Filter's Richard Patrick TKO Booking

Filter’s Richard Patrick TKO Booking

Nineties rockers Filter are coming to Lawrenceburg, Indiana next month and it won’t cost you a dime to see them.

The band is scheduled to play a free show on Sept. 28 at Hollywood on the Roof at Hollywood Casino. Standing-room general admission is free, but there are also VIP options. The show starts at 9 p.m.

Filter was formed in Cleveland, Ohio in the early ’90s by guitarist Brian Liesegang and singer Richard Patrick after he left his gig as touring guitarist with Nine Inch Nails, who he played with during the Pretty Hate Machine era. The band’s sound — which was fueled by a roaring Industrial angst akin to NIN — found an audience right off the bat. Filter’s 1995 album debut, Short Bus, featured the breakthrough single “Hey Man Nice Shot.” The bubbling, full-throttle rager was omnipotent in the mid-’90s and remains one of the defining songs of the era (as in, if they ever make a Forest Gump movie that takes place in the ’90s, “Hey Man” will play over the scene where OJ is found not guilty).

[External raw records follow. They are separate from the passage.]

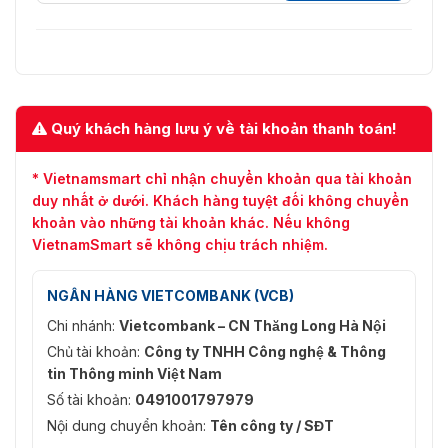
Môi trường
✅Nhiệt độ làm
⭐-10oC ~ + 55oC
việc
Quý khách hàng lưu ý về tài khoản thanh toán!
✅Độ ẩm làm việc
⭐10 ~ 90%
* Vietnamsmart chỉ nhận chuyển khoản qua tài khoản
Gói
duy nhất ở dưới. Khách hàng tuyệt đối không chuyển
✅Kích thước
⭐215mmx235mmx45mm
khoản vào những tài khoản khác. Nếu không
VietnamSmart sẽ không chịu trách nhiệm.
✅Khối lượng máy
⭐1,7kg
NGÂN HÀNG VIETCOMBANK (VCB)
✅Tổng trọng
⭐2,05kg
lượng
Chi nhánh:
Vietcombank – CN Thăng Long Hà Nội
Chủ tài khoản:
Công ty TNHH Công nghệ & Thông
Giấy chứng nhận
tin Thông minh Việt Nam
⭐EN55032, EN55024, EN61000-3-2,
Số tài khoản:
0491001797979
✅CE
EN61000-3-3
Nội dung chuyển khoản:
Tên công ty / SĐT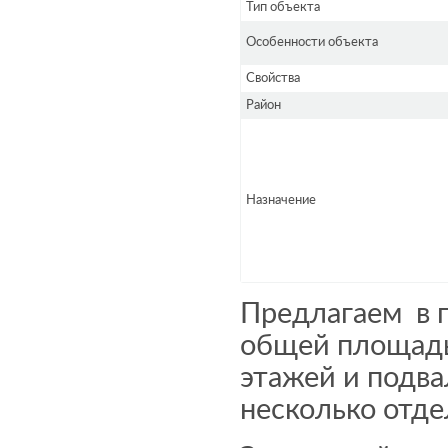
Тип объекта
Особенности объекта
Свойства
Район
Назначение
Предлагаем в 
общей площадью
этажей и подва
несколько отде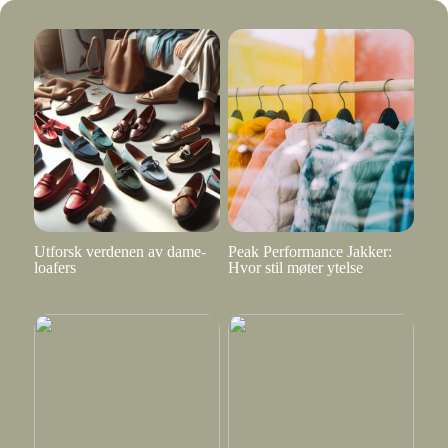
Utforsk verdenen av dame-
Peak Performance Jakker:
loafers
Hvor stil møter ytelse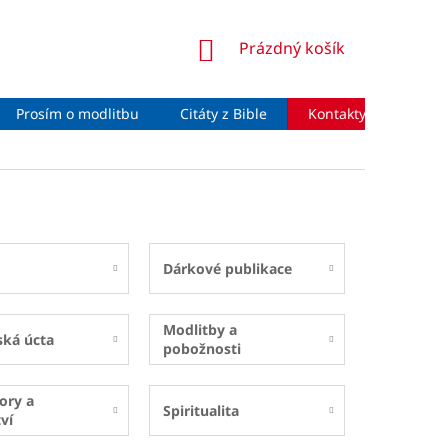
NÁKUPNÍ
Prázdný košík
KOŠÍK
Prosím o modlitbu
Citáty z Bible
Kontakty
Moje 
Dárkové publikace
Modlitby a
ská úcta
pobožnosti
ory a
Spiritualita
ví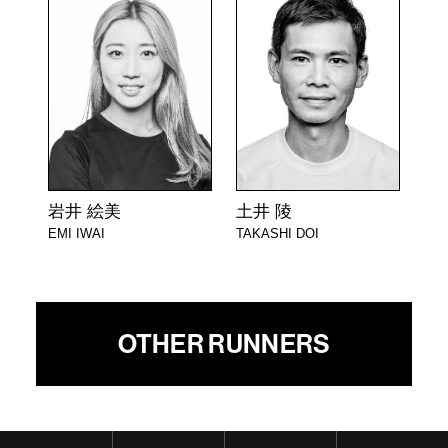
岩井 絵美
土井 陵
EMI IWAI
TAKASHI DOI
OTHER RUNNERS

“Hey Man” also holds the honor of having the most morbid origin story of any Top 40 hit from 1995. Though it came in the wake of Kurt Cobain’s death-by-shotgun, the song was actually inspired by a different suicide. Patrick said the song was loosely based on the demise of R. Budd Dwyer; in 1987, the Pennsylvania state treasurer shot himself during a public press conference as local news cameras were rolling. Footage of the suicide went “’90s viral” — it was widely circulated on VHS cassette. (Watch the great documentary Honest Man: the Life of R. Budd Dwyer if you want to learn more about the politician’s tragic end.)

Filter’s sophomore album, 1999’s Title of Record, produced a very different sounding hit — the dreamily poppy “Take a Picture.” Filter’s current tour is in honor of the recent 20th anniversary expanded reissue of Title.

https://youtube.com/watch?v=JZvIYKmyT9M

While Filter has never achieved the commercial success of their ’90s heyday, Patrick has kept the band alive with a revolving lineup, much to the delight of the band’s hardcore fanbase. Filter’s most recent album was 2016’s Crazy Eyes. Patrick had reportedly been working again with Liesegang, who left Filter in 1997, but plans for the new album fell through after the collapse of PledgeMusic, the crowd-funding site Patrick had used for some of the band’s more recent releases.